Source: unidosus.org
Delivering equitable multilingual support at scale remains a persistent challenge for high-volume contact centers, and public perceptions of bad support can easily cross the line of political and cultural bias. A new report from UnidosUS found that Florida's Department of Children and Families (DCF) Medicaid hotline has had a multi-year operational breakdown in serving Spanish-speaking callers seeking vital healthcare assistance.
KPI chasm: The UnidosUS analysis, based on 348 test calls between September 2024 and February 2025, revealed dramatic disparities in core metrics. Spanish speakers faced an average wait time of 54 minutes, compared to just 13 minutes for English speakers, while a staggering 45% of Spanish-language calls were disconnected before reaching an agent—nine times the 5% rate for English calls.
Falling short: The figures stand in contrast to widely accepted contact center industry benchmarks, which typically recommend answering 80% of calls within 20 seconds and maintaining abandonment rates below 10%. Florida's Spanish-language service levels fall catastrophically short of these standards, indicating severe operational deficiencies.

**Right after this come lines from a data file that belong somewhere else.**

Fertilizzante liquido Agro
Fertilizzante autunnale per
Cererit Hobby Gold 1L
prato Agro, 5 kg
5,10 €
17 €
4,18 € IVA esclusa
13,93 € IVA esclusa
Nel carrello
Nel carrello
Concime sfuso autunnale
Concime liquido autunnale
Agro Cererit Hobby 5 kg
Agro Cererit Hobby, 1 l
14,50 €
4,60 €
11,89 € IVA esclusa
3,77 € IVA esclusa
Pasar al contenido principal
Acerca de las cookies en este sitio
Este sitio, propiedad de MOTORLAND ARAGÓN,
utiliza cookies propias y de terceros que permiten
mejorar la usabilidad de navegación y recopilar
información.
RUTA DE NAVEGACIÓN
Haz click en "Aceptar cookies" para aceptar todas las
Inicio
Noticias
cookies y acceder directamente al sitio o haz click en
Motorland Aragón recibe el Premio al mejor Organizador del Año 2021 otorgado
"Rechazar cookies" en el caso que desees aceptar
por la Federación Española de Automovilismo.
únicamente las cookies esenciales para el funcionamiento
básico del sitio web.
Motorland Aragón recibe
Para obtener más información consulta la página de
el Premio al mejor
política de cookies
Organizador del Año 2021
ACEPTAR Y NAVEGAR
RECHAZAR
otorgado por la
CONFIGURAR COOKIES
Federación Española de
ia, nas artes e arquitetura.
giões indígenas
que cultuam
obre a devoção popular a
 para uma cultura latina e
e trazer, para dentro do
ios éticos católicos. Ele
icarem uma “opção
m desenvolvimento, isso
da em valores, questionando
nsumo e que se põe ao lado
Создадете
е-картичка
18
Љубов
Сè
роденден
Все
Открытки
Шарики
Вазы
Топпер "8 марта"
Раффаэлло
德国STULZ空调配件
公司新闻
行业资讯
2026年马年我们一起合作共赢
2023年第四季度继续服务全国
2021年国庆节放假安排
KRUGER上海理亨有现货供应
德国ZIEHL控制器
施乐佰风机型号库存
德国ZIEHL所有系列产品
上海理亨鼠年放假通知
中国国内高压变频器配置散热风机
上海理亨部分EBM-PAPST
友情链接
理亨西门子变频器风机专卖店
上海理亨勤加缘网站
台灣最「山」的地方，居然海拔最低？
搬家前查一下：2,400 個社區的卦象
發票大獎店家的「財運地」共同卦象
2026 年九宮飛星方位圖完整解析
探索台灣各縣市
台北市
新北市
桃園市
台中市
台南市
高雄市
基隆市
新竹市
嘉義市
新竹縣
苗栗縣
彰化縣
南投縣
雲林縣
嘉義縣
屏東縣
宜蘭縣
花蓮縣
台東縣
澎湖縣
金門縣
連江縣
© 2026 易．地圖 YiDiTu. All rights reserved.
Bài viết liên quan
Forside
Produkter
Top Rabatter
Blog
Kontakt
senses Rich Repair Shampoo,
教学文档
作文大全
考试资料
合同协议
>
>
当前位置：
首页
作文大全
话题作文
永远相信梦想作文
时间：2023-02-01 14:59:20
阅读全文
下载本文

Funding mismatch: This persistent failure comes despite Florida lawmakers allocating $12 million last year to improve the call center following earlier reports of poor performance. While wait times for English speakers improved significantly from 34 minutes reported in 2023, the experience for Spanish speakers remains deeply problematic, prompting calls for targeted solutions like hiring more bilingual staff. "Clearly, the money we advocated for last session to beef up call centers worked," UnidosUS Florida Director Jared Nordlund told the Florida Phoenix, adding, "This has worked really well for English speakers, so clearly there needs to be more work done to help Spanish speakers."
Operational implications: The vastly different outcomes suggest potential missteps in resource allocation, inadequate bilingual agent staffing or training, or ineffective call routing strategies for the Spanish-language queue. These failures directly impact access for a significant population, as the UnidosUS report notes over 480,000 Latino Medicaid enrollees in Florida have limited English proficiency.
Escalation and risk: Citing the ongoing disparities, UnidosUS announced in its April 2025 report that it plans to file a formal civil rights complaint with the U.S. Department of Health and Human Services. The escalation reflects a tangible operational and reputational risk for the state agency, stemming directly from its inability to provide equitable service access.